▶ Records shown
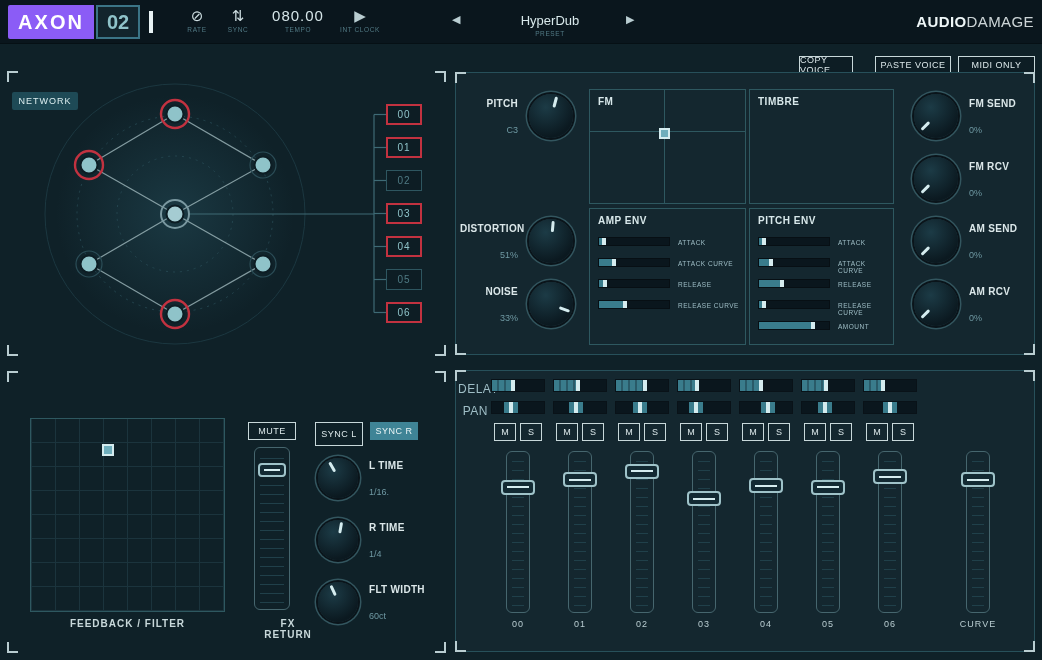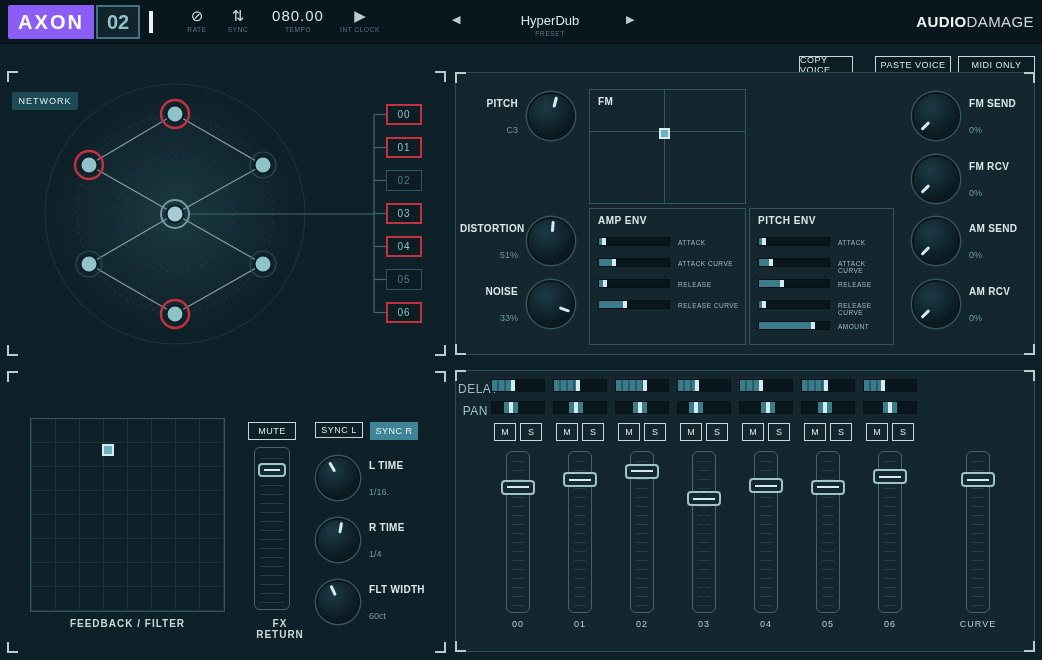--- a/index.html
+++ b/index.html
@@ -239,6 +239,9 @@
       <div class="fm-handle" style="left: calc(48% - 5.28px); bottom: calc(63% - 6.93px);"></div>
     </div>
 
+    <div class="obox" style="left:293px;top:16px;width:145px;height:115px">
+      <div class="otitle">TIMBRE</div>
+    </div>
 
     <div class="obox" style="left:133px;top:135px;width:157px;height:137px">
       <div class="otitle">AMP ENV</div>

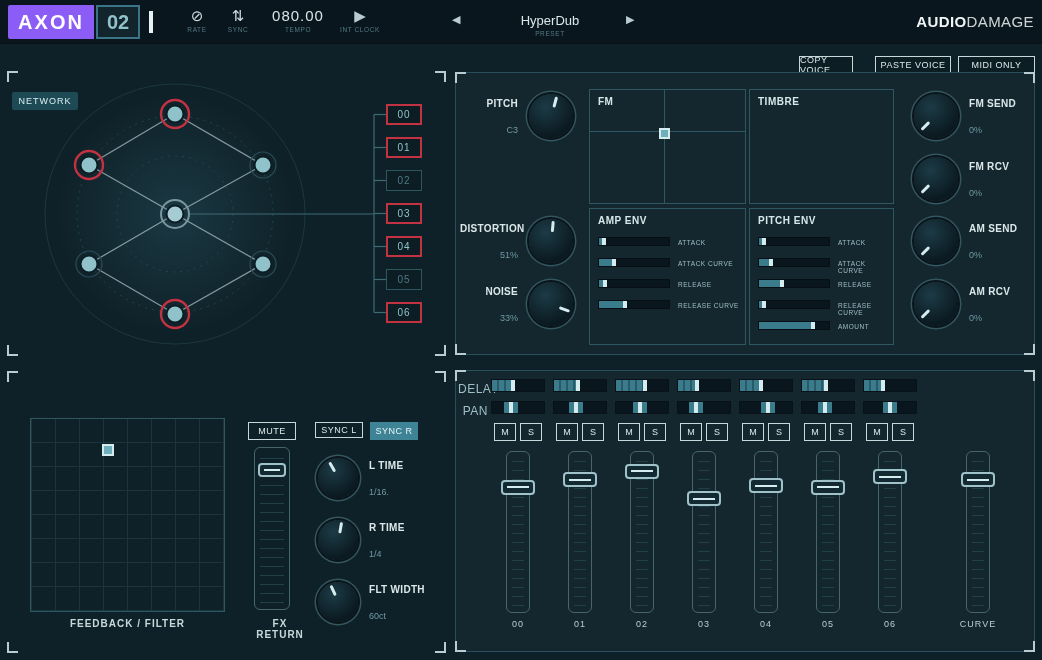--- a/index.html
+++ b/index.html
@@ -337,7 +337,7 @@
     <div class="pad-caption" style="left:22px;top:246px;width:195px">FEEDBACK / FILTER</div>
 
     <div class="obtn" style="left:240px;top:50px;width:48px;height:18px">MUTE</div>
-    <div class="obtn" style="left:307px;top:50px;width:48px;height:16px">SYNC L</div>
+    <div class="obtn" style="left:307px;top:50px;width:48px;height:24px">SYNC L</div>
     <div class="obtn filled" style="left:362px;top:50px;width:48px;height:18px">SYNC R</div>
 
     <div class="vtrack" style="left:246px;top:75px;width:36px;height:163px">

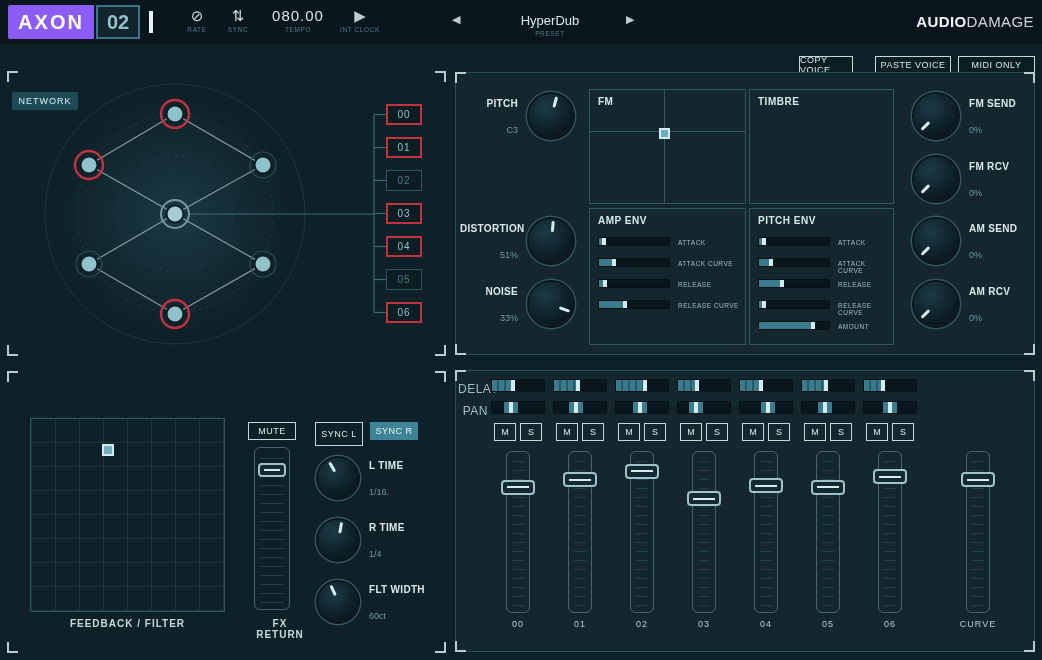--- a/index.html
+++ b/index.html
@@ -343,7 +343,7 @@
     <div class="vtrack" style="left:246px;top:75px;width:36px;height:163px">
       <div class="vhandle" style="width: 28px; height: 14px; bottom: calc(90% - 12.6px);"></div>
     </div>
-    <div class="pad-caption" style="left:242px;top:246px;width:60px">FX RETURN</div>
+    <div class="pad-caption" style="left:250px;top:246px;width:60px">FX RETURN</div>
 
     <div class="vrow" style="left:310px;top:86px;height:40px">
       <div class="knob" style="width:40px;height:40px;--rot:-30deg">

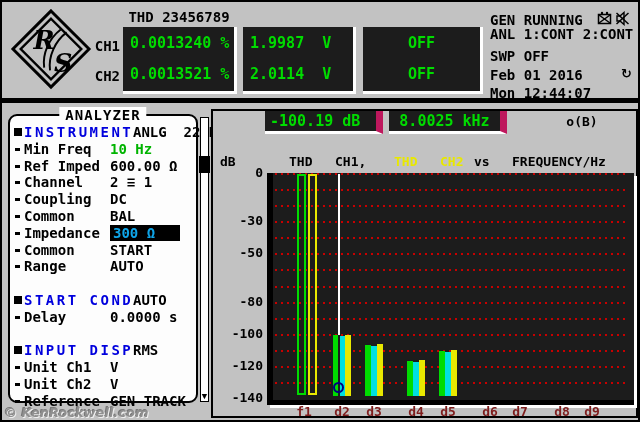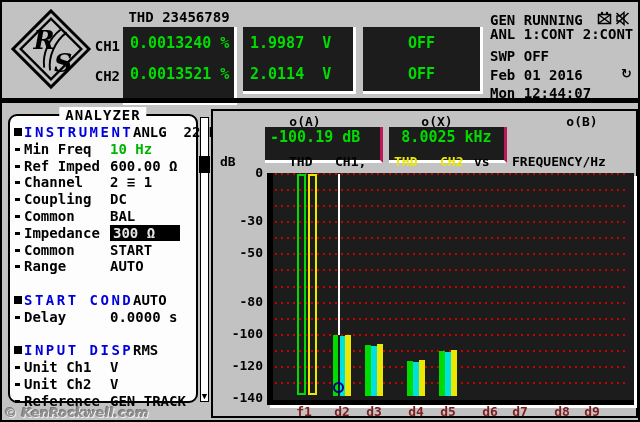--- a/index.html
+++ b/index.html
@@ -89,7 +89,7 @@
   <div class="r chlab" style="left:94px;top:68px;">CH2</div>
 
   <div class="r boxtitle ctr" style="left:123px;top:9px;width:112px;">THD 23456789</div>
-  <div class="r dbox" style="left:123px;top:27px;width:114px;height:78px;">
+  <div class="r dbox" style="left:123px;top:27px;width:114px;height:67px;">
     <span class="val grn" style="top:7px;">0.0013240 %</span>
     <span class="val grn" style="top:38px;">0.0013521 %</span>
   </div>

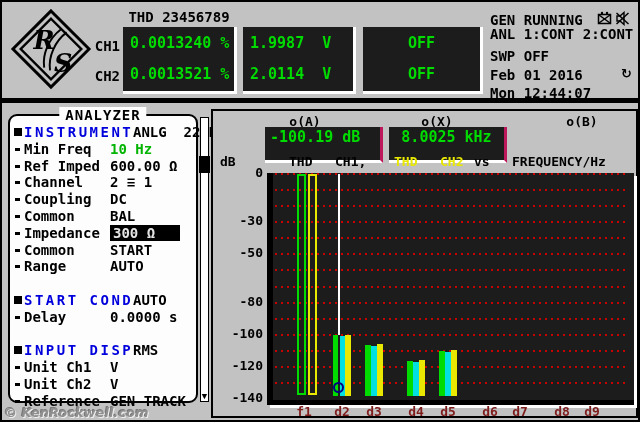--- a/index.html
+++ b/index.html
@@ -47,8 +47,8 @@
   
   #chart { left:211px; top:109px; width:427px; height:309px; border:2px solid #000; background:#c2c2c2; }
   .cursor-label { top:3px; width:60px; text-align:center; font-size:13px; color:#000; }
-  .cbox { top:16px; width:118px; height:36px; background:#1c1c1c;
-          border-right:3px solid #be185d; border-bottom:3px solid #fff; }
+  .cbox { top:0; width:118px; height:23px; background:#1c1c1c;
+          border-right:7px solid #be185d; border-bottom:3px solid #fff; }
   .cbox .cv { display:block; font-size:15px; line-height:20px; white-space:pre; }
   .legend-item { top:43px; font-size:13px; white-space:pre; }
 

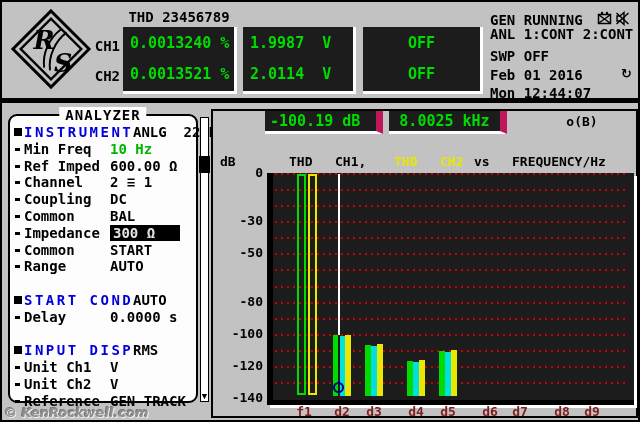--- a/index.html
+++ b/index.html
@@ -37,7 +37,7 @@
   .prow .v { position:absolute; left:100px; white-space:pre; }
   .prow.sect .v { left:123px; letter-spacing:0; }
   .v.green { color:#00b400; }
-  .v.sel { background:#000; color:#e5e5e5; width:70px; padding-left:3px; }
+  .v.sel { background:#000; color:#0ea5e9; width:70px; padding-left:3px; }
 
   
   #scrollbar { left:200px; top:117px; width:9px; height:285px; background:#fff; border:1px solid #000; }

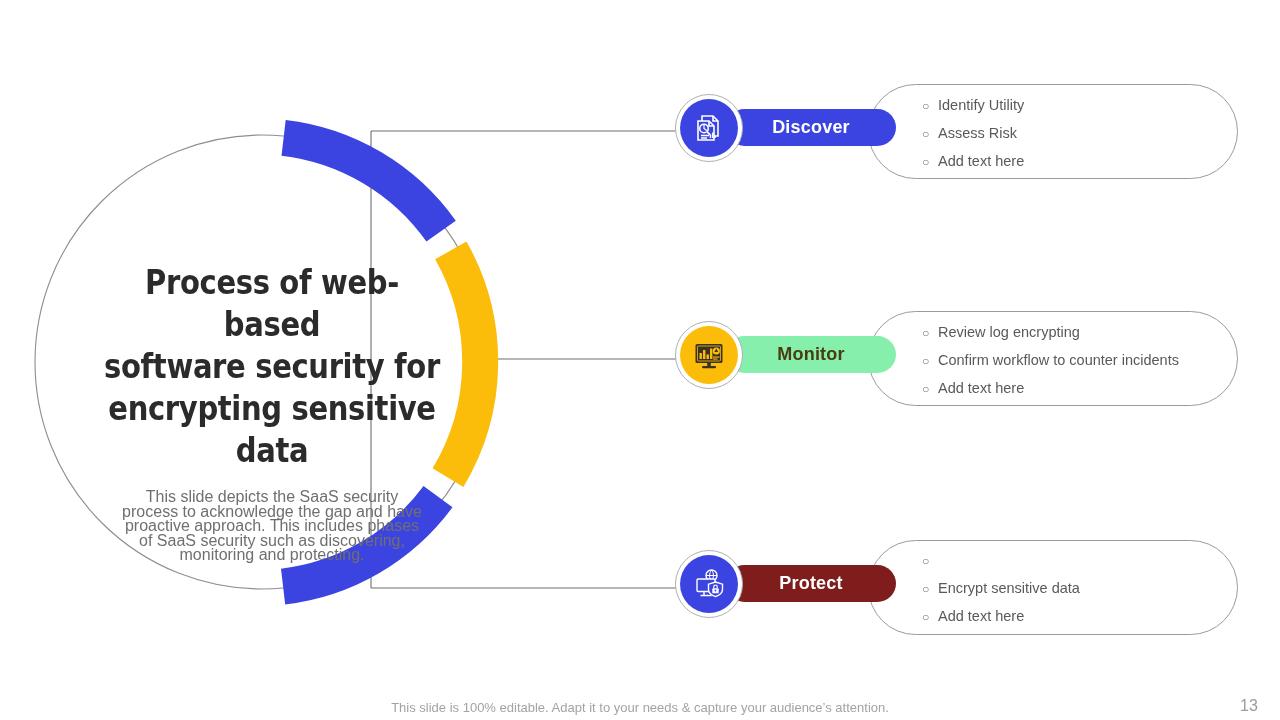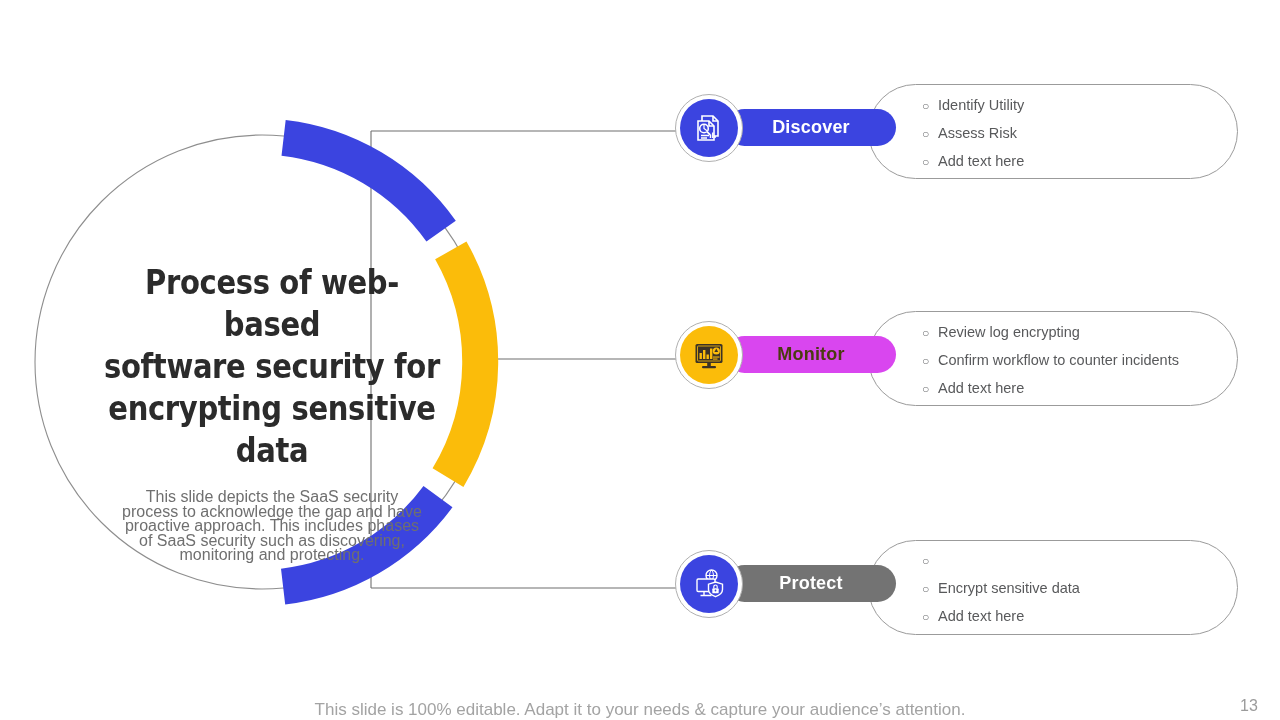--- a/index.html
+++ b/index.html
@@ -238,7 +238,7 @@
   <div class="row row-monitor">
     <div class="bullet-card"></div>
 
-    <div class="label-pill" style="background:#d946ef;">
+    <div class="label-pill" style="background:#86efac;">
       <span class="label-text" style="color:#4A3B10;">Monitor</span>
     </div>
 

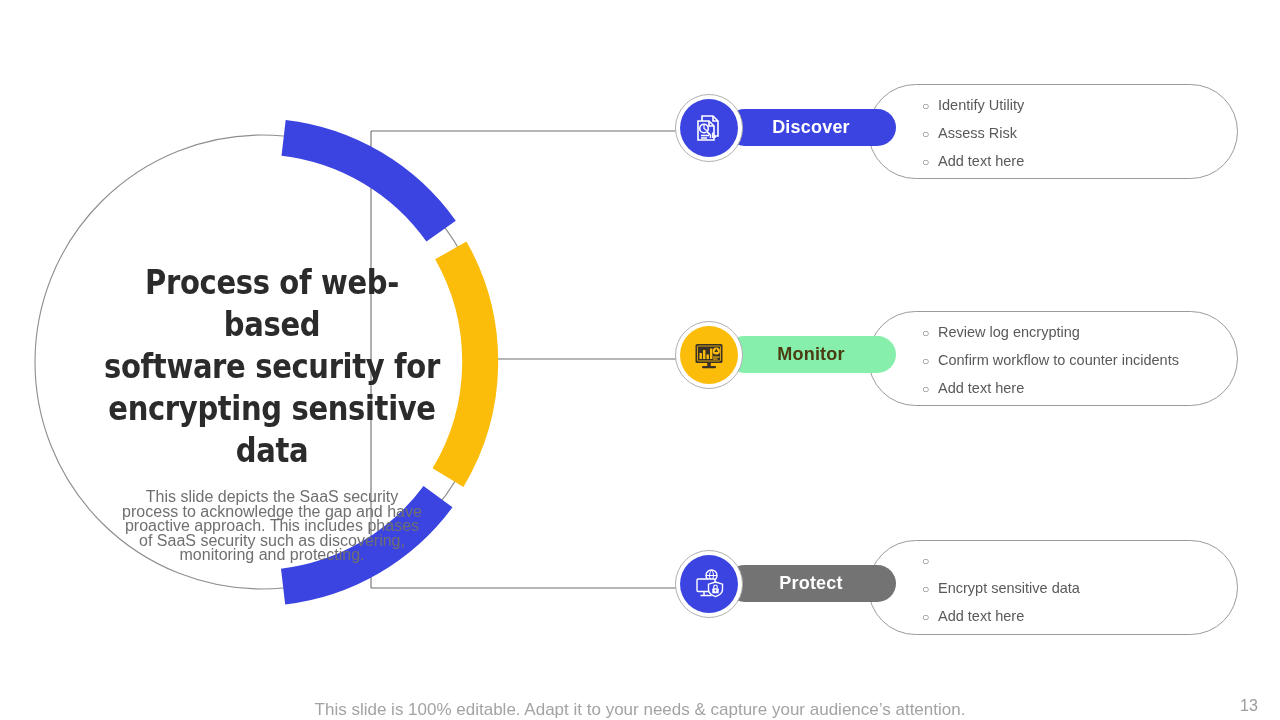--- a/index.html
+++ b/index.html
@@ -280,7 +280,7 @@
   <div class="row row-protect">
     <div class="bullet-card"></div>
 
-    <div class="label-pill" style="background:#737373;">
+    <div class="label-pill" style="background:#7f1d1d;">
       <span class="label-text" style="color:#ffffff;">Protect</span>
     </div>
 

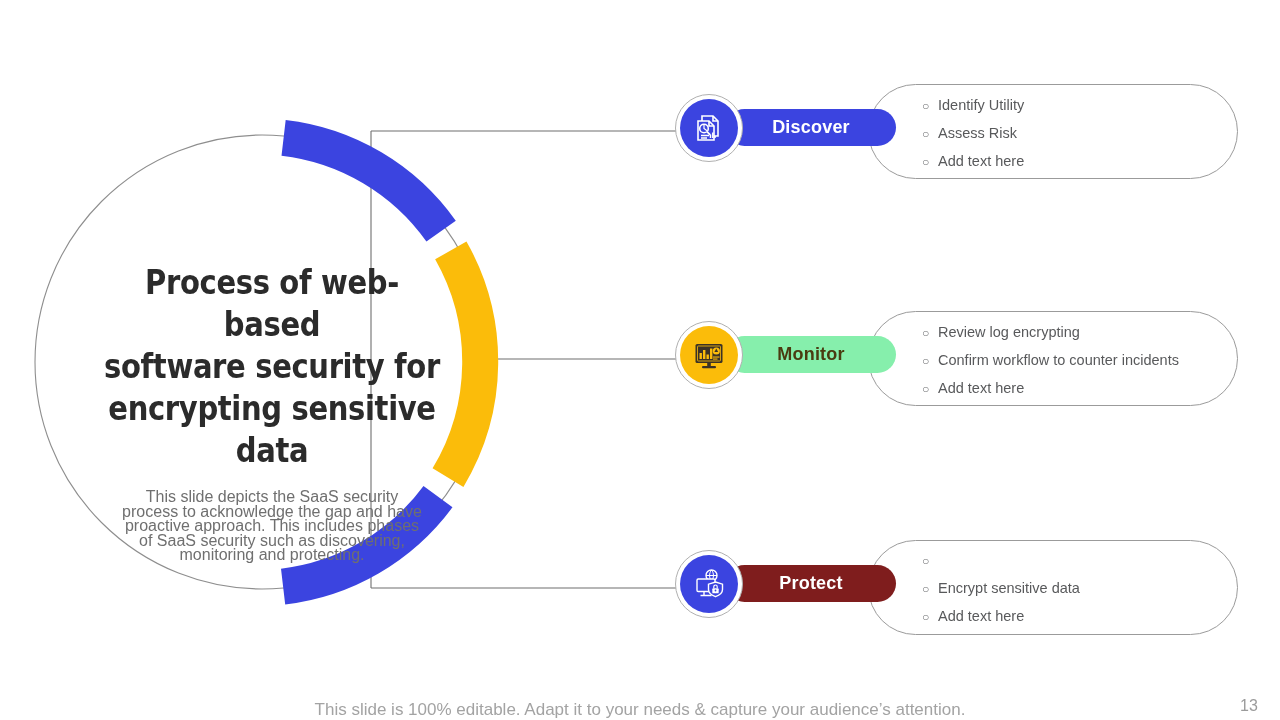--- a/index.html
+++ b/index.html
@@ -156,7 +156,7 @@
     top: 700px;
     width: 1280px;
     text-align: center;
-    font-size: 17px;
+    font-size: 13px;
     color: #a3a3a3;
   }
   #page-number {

▶ Required work
Print out the entries once more, unchanged. No pictures.

▶ Task result
--- a/index.html
+++ b/index.html
@@ -239,6 +239,9 @@
       <div class="fm-handle" style="left: calc(48% - 5.28px); bottom: calc(63% - 6.93px);"></div>
     </div>
 
+    <div class="obox" style="left:293px;top:16px;width:145px;height:115px">
+      <div class="otitle">TIMBRE</div>
+    </div>
 
     <div class="obox" style="left:133px;top:135px;width:157px;height:137px">
       <div class="otitle">AMP ENV</div>

--- a/index.html
+++ b/index.html
@@ -337,7 +337,7 @@
     <div class="pad-caption" style="left:22px;top:246px;width:195px">FEEDBACK / FILTER</div>
 
     <div class="obtn" style="left:240px;top:50px;width:48px;height:18px">MUTE</div>
-    <div class="obtn" style="left:307px;top:50px;width:48px;height:16px">SYNC L</div>
+    <div class="obtn" style="left:307px;top:50px;width:48px;height:24px">SYNC L</div>
     <div class="obtn filled" style="left:362px;top:50px;width:48px;height:18px">SYNC R</div>
 
     <div class="vtrack" style="left:246px;top:75px;width:36px;height:163px">

--- a/index.html
+++ b/index.html
@@ -343,7 +343,7 @@
     <div class="vtrack" style="left:246px;top:75px;width:36px;height:163px">
       <div class="vhandle" style="width: 28px; height: 14px; bottom: calc(90% - 12.6px);"></div>
     </div>
-    <div class="pad-caption" style="left:242px;top:246px;width:60px">FX RETURN</div>
+    <div class="pad-caption" style="left:250px;top:246px;width:60px">FX RETURN</div>
 
     <div class="vrow" style="left:310px;top:86px;height:40px">
       <div class="knob" style="width:40px;height:40px;--rot:-30deg">

--- a/index.html
+++ b/index.html
@@ -89,7 +89,7 @@
   <div class="r chlab" style="left:94px;top:68px;">CH2</div>
 
   <div class="r boxtitle ctr" style="left:123px;top:9px;width:112px;">THD 23456789</div>
-  <div class="r dbox" style="left:123px;top:27px;width:114px;height:78px;">
+  <div class="r dbox" style="left:123px;top:27px;width:114px;height:67px;">
     <span class="val grn" style="top:7px;">0.0013240 %</span>
     <span class="val grn" style="top:38px;">0.0013521 %</span>
   </div>

--- a/index.html
+++ b/index.html
@@ -47,8 +47,8 @@
   
   #chart { left:211px; top:109px; width:427px; height:309px; border:2px solid #000; background:#c2c2c2; }
   .cursor-label { top:3px; width:60px; text-align:center; font-size:13px; color:#000; }
-  .cbox { top:16px; width:118px; height:36px; background:#1c1c1c;
-          border-right:3px solid #be185d; border-bottom:3px solid #fff; }
+  .cbox { top:0; width:118px; height:23px; background:#1c1c1c;
+          border-right:7px solid #be185d; border-bottom:3px solid #fff; }
   .cbox .cv { display:block; font-size:15px; line-height:20px; white-space:pre; }
   .legend-item { top:43px; font-size:13px; white-space:pre; }
 

--- a/index.html
+++ b/index.html
@@ -37,7 +37,7 @@
   .prow .v { position:absolute; left:100px; white-space:pre; }
   .prow.sect .v { left:123px; letter-spacing:0; }
   .v.green { color:#00b400; }
-  .v.sel { background:#000; color:#e5e5e5; width:70px; padding-left:3px; }
+  .v.sel { background:#000; color:#0ea5e9; width:70px; padding-left:3px; }
 
   
   #scrollbar { left:200px; top:117px; width:9px; height:285px; background:#fff; border:1px solid #000; }

--- a/index.html
+++ b/index.html
@@ -238,7 +238,7 @@
   <div class="row row-monitor">
     <div class="bullet-card"></div>
 
-    <div class="label-pill" style="background:#d946ef;">
+    <div class="label-pill" style="background:#86efac;">
       <span class="label-text" style="color:#4A3B10;">Monitor</span>
     </div>
 

--- a/index.html
+++ b/index.html
@@ -280,7 +280,7 @@
   <div class="row row-protect">
     <div class="bullet-card"></div>
 
-    <div class="label-pill" style="background:#737373;">
+    <div class="label-pill" style="background:#7f1d1d;">
       <span class="label-text" style="color:#ffffff;">Protect</span>
     </div>
 

--- a/index.html
+++ b/index.html
@@ -156,7 +156,7 @@
     top: 700px;
     width: 1280px;
     text-align: center;
-    font-size: 17px;
+    font-size: 13px;
     color: #a3a3a3;
   }
   #page-number {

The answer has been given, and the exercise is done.